Exercise directions:
Count the lines of the data below that contain the string "pressure", with uppercase and lowercase letters treated as different. Reply with the number alone.
(Beginning of Data for this task)
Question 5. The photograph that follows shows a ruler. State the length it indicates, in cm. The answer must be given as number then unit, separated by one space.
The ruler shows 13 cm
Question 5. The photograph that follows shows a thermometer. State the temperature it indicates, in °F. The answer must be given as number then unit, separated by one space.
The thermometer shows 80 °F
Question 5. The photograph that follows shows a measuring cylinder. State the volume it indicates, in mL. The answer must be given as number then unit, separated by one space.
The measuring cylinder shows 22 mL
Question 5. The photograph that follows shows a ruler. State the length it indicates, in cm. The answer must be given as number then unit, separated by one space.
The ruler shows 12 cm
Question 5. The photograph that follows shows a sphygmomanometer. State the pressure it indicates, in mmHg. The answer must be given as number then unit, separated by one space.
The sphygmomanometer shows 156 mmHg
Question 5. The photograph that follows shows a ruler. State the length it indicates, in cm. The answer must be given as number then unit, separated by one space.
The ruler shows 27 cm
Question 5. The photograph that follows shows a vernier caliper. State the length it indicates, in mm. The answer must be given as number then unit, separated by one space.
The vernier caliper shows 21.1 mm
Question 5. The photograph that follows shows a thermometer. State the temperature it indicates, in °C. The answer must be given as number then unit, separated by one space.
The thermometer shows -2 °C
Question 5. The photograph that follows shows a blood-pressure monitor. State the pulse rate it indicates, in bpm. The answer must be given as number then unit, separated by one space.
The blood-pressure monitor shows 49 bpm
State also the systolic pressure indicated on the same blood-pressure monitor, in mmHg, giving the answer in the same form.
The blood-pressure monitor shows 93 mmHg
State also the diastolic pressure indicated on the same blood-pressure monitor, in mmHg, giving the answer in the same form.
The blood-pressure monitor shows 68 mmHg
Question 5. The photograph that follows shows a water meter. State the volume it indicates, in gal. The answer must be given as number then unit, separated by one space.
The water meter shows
(End of Data for this task)
Worked solution:
7